Ariel seguiu seus movimentos. Havia aquele sorriso cativante, e então o giro completo no ar, se pondo de frente para o horizonte, e a batida suave e pensativa das asas, levando o que era para dentro do turbilhão do mundo que, sabia, se tornara sua prisão, mesmo que aprendesse com o tempo a chamar de lar. Mas, havia algo em NuvemEscura que sempre a fazia sorrir: ela sempre teve uma leveza com o trato das coisas, por mais pesadas e estressantes que pudessem ser e, em alguns momentos, pensando muito pouco sobre que consequências poderiam ter. A felicidade lhe parecia natural, e era muito cativante.
- E lá vai ela, aparentemente feliz, como se estivesse pronta para uma nova aventura...
Sua mente parou, abandonada no sabor daquelas palavras, cismando se sua amiga não seria uma sábia. Enquanto se deixava pensando assim tirou sua espada da cintura e a instalou com a outra, formando um "X" às costas.
> Uma nova aventura... – sussurrou para a sua alma.

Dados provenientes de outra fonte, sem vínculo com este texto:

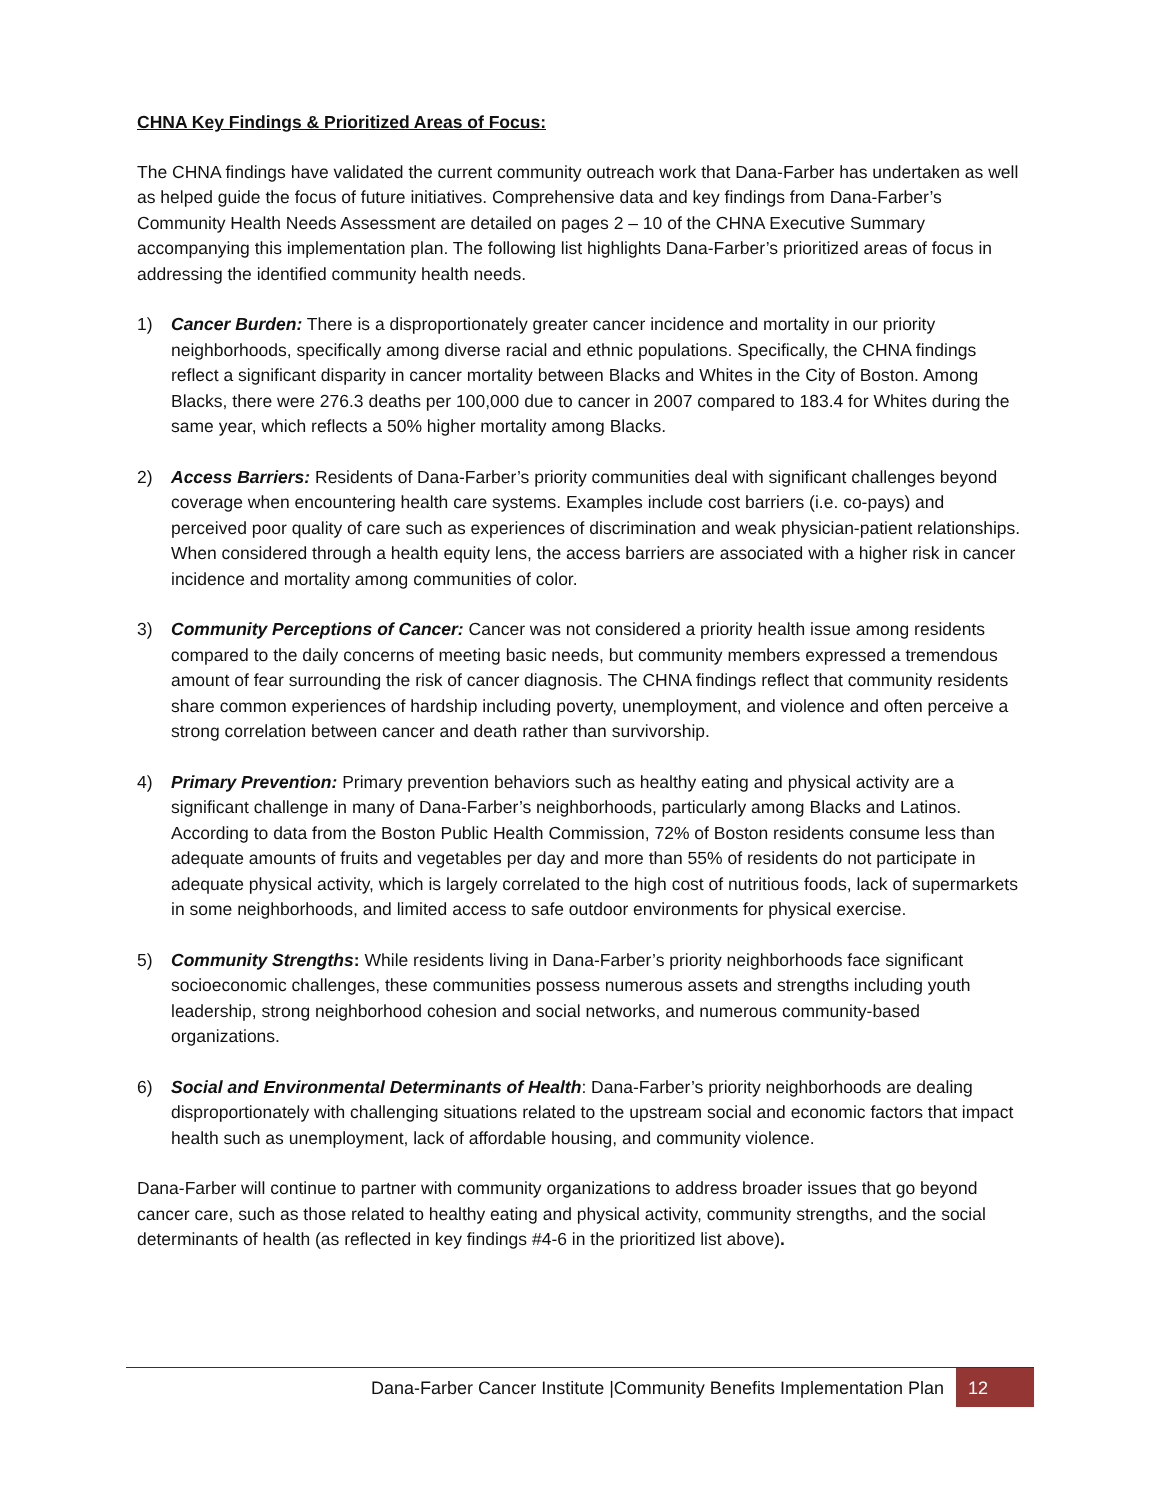CHNA Key Findings & Prioritized Areas of Focus:
The CHNA findings have validated the current community outreach work that Dana-Farber has undertaken as well as helped guide the focus of future initiatives. Comprehensive data and key findings from Dana-Farber’s Community Health Needs Assessment are detailed on pages 2 – 10 of the CHNA Executive Summary accompanying this implementation plan. The following list highlights Dana-Farber’s prioritized areas of focus in addressing the identified community health needs.
1) Cancer Burden: There is a disproportionately greater cancer incidence and mortality in our priority neighborhoods, specifically among diverse racial and ethnic populations. Specifically, the CHNA findings reflect a significant disparity in cancer mortality between Blacks and Whites in the City of Boston. Among Blacks, there were 276.3 deaths per 100,000 due to cancer in 2007 compared to 183.4 for Whites during the same year, which reflects a 50% higher mortality among Blacks.
2) Access Barriers: Residents of Dana-Farber’s priority communities deal with significant challenges beyond coverage when encountering health care systems. Examples include cost barriers (i.e. co-pays) and perceived poor quality of care such as experiences of discrimination and weak physician-patient relationships. When considered through a health equity lens, the access barriers are associated with a higher risk in cancer incidence and mortality among communities of color.
3) Community Perceptions of Cancer: Cancer was not considered a priority health issue among residents compared to the daily concerns of meeting basic needs, but community members expressed a tremendous amount of fear surrounding the risk of cancer diagnosis. The CHNA findings reflect that community residents share common experiences of hardship including poverty, unemployment, and violence and often perceive a strong correlation between cancer and death rather than survivorship.
4) Primary Prevention: Primary prevention behaviors such as healthy eating and physical activity are a significant challenge in many of Dana-Farber’s neighborhoods, particularly among Blacks and Latinos. According to data from the Boston Public Health Commission, 72% of Boston residents consume less than adequate amounts of fruits and vegetables per day and more than 55% of residents do not participate in adequate physical activity, which is largely correlated to the high cost of nutritious foods, lack of supermarkets in some neighborhoods, and limited access to safe outdoor environments for physical exercise.
5) Community Strengths: While residents living in Dana-Farber’s priority neighborhoods face significant socioeconomic challenges, these communities possess numerous assets and strengths including youth leadership, strong neighborhood cohesion and social networks, and numerous community-based organizations.
6) Social and Environmental Determinants of Health: Dana-Farber’s priority neighborhoods are dealing disproportionately with challenging situations related to the upstream social and economic factors that impact health such as unemployment, lack of affordable housing, and community violence.
Dana-Farber will continue to partner with community organizations to address broader issues that go beyond cancer care, such as those related to healthy eating and physical activity, community strengths, and the social determinants of health (as reflected in key findings #4-6 in the prioritized list above).
Dana-Farber Cancer Institute |Community Benefits Implementation Plan 12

[1] [1] Este é um dragão de porte grande e muito majestoso, além de ser muito dócil e amável. Para maiores informações sobre essas magníficas criaturas, vide o ANEXO, ao final deste livro.
[2] Pela descrição, tudo leva a crer tratar-se, o local da queda de Ariel, de um dos montes Amorin, talvez o mais ao ocidente, na nascente do rio Filas Tenebroso.
[3] Cidade dos anjos localizada na sexta dimensão (*).
[4] (*)
[5] No ANEXO, ao final deste livro, há uma relação de espécies de pessoas, ao menos das que aqui aparecem.